* [What the task requires]
Every line of the material is to be duplicated precisely.

* [Source material]
────────────────

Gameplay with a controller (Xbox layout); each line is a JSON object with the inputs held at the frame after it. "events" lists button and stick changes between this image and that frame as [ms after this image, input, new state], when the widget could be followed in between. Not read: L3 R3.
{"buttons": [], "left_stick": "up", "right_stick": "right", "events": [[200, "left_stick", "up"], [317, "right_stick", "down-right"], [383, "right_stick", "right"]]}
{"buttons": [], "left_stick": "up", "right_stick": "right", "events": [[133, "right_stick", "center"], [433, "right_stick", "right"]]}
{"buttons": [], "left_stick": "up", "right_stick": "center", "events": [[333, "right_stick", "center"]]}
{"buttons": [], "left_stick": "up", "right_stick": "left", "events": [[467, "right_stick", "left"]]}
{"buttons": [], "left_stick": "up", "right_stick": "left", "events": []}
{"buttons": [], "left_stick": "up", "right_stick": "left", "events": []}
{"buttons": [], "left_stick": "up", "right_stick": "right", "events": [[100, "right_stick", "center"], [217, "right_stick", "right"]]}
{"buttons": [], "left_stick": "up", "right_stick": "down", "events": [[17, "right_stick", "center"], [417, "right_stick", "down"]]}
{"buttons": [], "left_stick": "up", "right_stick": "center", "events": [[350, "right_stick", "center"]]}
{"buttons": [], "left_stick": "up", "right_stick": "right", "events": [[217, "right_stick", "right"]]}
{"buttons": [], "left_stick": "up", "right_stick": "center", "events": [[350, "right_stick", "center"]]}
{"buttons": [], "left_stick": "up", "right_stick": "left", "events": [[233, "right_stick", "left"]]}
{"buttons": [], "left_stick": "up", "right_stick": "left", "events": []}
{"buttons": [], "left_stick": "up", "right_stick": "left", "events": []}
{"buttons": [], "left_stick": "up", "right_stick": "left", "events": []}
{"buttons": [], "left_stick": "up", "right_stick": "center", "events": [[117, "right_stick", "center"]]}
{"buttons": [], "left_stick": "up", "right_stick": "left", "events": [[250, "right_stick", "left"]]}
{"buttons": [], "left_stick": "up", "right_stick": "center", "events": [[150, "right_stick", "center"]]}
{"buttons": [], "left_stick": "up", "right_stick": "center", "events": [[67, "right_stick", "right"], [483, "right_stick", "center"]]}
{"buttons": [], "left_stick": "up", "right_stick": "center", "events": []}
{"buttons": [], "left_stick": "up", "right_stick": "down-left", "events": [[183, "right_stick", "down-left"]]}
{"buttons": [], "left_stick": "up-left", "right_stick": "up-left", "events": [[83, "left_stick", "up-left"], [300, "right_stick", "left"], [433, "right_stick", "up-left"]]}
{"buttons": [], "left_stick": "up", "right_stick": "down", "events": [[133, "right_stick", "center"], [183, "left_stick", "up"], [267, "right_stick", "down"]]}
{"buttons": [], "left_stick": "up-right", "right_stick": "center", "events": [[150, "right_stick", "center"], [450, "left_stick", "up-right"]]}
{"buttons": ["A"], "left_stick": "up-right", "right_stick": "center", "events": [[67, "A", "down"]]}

────────────────

* [Answer space]
Gameplay with a controller (Xbox layout); each line is a JSON object with the inputs held at the frame after it. "events" lists button and stick changes between this image and that frame as [ms after this image, input, new state], when the widget could be followed in between. Not read: L3 R3.
{"buttons": [], "left_stick": "up", "right_stick": "right", "events": [[200, "left_stick", "up"], [317, "right_stick", "down-right"], [383, "right_stick", "right"]]}
{"buttons": [], "left_stick": "up", "right_stick": "right", "events": [[133, "right_stick", "center"], [433, "right_stick", "right"]]}
{"buttons": [], "left_stick": "up", "right_stick": "center", "events": [[333, "right_stick", "center"]]}
{"buttons": [], "left_stick": "up", "right_stick": "left", "events": [[467, "right_stick", "left"]]}
{"buttons": [], "left_stick": "up", "right_stick": "left", "events": []}
{"buttons": [], "left_stick": "up", "right_stick": "left", "events": []}
{"buttons": [], "left_stick": "up", "right_stick": "right", "events": [[100, "right_stick", "center"], [217, "right_stick", "right"]]}
{"buttons": [], "left_stick": "up", "right_stick": "down", "events": [[17, "right_stick", "center"], [417, "right_stick", "down"]]}
{"buttons": [], "left_stick": "up", "right_stick": "center", "events": [[350, "right_stick", "center"]]}
{"buttons": [], "left_stick": "up", "right_stick": "right", "events": [[217, "right_stick", "right"]]}
{"buttons": [], "left_stick": "up", "right_stick": "center", "events": [[350, "right_stick", "center"]]}
{"buttons": [], "left_stick": "up", "right_stick": "left", "events": [[233, "right_stick", "left"]]}
{"buttons": [], "left_stick": "up", "right_stick": "left", "events": []}
{"buttons": [], "left_stick": "up", "right_stick": "left", "events": []}
{"buttons": [], "left_stick": "up", "right_stick": "left", "events": []}
{"buttons": [], "left_stick": "up", "right_stick": "center", "events": [[117, "right_stick", "center"]]}
{"buttons": [], "left_stick": "up", "right_stick": "left", "events": [[250, "right_stick", "left"]]}
{"buttons": [], "left_stick": "up", "right_stick": "center", "events": [[150, "right_stick", "center"]]}
{"buttons": [], "left_stick": "up", "right_stick": "center", "events": [[67, "right_stick", "right"], [483, "right_stick", "center"]]}
{"buttons": [], "left_stick": "up", "right_stick": "center", "events": []}
{"buttons": [], "left_stick": "up", "right_stick": "down-left", "events": [[183, "right_stick", "down-left"]]}
{"buttons": [], "left_stick": "up-left", "right_stick": "up-left", "events": [[83, "left_stick", "up-left"], [300, "right_stick", "left"], [433, "right_stick", "up-left"]]}
{"buttons": [], "left_stick": "up", "right_stick": "down", "events": [[133, "right_stick", "center"], [183, "left_stick", "up"], [267, "right_stick", "down"]]}
{"buttons": [], "left_stick": "up-right", "right_stick": "center", "events": [[150, "right_stick", "center"], [450, "left_stick", "up-right"]]}
{"buttons": ["A"], "left_stick": "up-right", "right_stick": "center", "events": [[67, "A", "down"]]}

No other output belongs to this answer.